Almaty police did not respond to a request for comment, and neither did the State Prosecutor’s Office.
Mr. Zhovtis, a human rights campaigner, says he has received many reports of torture in detention units. He said that fear of the government was so widespread that he estimated only about 10% of victims dared to file a complaint.
Ms. Toreghozhina, the lawyer, has sounded the alarm about reports of people being injured during unrest and then being taken from hospital beds to prison. ONE videotapes from a hospital in Almaty leaked to Radio Liberty seems to confirm this.
This week, the government announced a state-funded commission, led by prominent human rights lawyer Aiman Umarova, will look into the events that Almaty residents refer to as “Qandy Qantar,” or “ Bloody January”. But organizations like Human Rights Watch have called for a truly independent investigation, with international experts.
Laylim Abyldayeva, 34, said in an interview that her husband, Timur Kim, 38, was driving near the city center on January 9 with her brother to see what was going on. The men were stopped and searched, then released. But hours after Mr. Kim returned to their suburban apartment, riot police stormed in and dragged him away for questioning.
He was brought back the next day, covered in blood and handcuffed, when police searched the apartment. Ms Abyldayeva said he told her he had been beaten and threatened throughout the night.
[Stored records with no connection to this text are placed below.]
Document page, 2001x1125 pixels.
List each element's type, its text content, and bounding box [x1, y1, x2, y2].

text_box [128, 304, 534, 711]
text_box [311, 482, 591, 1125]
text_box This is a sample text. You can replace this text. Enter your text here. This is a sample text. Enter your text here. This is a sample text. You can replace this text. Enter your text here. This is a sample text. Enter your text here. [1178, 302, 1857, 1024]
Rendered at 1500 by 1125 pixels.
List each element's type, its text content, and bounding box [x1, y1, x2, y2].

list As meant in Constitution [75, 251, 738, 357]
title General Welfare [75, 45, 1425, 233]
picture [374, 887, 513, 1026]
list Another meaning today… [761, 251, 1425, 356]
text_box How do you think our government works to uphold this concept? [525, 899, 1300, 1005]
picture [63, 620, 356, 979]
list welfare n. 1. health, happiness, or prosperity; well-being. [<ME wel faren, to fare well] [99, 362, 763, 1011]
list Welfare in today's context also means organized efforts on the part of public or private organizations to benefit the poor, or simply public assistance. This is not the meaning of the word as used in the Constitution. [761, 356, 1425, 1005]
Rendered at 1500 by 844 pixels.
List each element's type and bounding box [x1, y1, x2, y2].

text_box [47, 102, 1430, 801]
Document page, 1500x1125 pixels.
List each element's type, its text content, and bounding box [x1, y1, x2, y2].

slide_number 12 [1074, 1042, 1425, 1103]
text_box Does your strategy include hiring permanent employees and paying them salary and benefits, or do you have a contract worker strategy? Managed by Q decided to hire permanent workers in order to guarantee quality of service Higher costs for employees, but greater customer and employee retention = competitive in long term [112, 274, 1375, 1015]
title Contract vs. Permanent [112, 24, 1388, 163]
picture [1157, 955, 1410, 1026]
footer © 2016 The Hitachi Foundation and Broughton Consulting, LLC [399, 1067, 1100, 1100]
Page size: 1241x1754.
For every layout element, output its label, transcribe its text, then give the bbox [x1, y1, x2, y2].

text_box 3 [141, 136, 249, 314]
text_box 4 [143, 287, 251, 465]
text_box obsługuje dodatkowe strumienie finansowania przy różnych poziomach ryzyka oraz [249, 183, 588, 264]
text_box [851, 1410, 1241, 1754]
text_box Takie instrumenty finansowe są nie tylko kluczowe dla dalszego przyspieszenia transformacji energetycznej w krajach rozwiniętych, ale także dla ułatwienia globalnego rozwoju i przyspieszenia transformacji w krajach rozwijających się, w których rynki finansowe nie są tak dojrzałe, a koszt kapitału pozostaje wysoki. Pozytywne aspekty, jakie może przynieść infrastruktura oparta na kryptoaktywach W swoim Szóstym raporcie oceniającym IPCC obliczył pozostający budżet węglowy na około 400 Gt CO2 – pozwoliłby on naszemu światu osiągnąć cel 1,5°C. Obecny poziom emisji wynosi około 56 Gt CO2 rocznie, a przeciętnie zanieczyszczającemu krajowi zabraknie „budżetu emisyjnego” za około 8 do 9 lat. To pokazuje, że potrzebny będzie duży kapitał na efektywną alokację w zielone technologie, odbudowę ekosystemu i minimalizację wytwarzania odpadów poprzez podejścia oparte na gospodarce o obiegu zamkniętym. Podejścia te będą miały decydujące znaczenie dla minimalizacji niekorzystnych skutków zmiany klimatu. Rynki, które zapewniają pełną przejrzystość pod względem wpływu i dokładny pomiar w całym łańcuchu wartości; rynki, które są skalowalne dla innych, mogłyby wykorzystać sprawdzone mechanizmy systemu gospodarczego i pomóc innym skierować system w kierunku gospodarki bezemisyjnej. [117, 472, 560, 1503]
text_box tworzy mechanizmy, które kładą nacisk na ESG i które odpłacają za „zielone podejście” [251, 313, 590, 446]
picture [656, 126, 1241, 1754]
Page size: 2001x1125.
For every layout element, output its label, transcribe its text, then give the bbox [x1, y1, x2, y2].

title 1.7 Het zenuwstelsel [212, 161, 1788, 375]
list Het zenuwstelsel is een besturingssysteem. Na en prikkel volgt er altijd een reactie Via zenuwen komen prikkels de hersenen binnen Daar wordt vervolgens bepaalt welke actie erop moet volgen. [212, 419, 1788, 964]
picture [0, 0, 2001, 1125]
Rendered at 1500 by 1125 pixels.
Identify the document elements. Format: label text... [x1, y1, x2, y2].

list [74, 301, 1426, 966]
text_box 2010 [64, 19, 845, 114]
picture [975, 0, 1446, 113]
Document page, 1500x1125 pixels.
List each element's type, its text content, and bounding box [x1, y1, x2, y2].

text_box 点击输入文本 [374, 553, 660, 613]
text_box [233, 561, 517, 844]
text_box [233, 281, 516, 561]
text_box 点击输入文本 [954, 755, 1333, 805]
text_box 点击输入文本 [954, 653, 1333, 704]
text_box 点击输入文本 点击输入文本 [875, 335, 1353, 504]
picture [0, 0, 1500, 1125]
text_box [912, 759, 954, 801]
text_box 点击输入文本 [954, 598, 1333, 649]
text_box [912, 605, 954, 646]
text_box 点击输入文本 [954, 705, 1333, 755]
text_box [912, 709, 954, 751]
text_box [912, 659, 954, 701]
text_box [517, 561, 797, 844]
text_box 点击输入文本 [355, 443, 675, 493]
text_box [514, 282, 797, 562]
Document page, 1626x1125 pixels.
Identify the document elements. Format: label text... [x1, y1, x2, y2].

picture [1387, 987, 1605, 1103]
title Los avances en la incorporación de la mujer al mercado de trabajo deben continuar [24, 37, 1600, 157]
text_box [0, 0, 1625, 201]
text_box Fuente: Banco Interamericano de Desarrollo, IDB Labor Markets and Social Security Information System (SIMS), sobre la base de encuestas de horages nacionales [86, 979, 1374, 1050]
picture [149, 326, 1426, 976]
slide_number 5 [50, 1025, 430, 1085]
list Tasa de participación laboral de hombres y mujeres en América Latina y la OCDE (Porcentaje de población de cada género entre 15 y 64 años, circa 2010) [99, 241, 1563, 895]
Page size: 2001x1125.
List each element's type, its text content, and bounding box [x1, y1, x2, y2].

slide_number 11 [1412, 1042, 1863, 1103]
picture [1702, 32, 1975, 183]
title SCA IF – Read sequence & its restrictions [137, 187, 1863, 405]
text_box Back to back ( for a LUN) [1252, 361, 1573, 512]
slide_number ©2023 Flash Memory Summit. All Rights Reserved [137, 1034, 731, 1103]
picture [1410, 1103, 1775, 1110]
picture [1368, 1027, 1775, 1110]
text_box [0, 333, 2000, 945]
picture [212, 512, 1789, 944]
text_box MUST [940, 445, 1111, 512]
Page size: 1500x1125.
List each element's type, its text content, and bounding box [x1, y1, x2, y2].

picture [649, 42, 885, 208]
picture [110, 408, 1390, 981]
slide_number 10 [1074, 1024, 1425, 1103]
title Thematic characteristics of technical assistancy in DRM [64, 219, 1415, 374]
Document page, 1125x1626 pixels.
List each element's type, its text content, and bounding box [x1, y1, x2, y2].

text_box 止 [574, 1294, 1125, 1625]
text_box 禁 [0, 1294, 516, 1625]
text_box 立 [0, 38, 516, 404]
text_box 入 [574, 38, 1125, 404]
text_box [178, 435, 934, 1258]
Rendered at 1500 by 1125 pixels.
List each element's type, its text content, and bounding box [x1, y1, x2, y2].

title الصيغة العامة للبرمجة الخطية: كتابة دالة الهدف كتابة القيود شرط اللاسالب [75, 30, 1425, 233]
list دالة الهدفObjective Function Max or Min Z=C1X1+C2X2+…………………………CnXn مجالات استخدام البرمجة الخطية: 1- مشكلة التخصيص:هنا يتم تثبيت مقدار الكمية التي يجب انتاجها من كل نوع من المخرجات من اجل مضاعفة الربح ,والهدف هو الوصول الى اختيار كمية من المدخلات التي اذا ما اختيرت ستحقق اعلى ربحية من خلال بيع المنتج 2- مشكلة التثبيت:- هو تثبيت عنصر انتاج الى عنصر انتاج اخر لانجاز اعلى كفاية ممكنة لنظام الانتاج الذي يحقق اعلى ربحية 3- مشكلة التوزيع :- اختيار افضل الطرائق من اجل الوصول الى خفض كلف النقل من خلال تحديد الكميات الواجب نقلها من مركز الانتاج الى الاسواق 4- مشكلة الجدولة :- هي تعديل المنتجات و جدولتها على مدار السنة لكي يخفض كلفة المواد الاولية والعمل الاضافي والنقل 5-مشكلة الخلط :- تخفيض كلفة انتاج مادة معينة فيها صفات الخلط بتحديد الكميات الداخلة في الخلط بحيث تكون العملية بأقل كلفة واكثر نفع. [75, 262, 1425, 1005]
After an investigator told her Mr. Kim was charged with terrorism, he was taken away again. She has been looking for him ever since.
“My husband is innocent, he didn’t even participate in any protests,” she said in an interview in her sparsely furnished apartment. She appeared with her children, 8, 6 and 3 months old, on Instagram video Calling for her husband’s release.
Before the protests, Ms. Abyldayeva said that neither she nor her husband cared much about politics. They run a small business selling tables and chairs, and he works as a computer repairman. But now, she said, she has lost faith in the state.
“They simply have a quota that they need to fill to show people that there are terrorists,” she said. “My husband is not a terrorist.”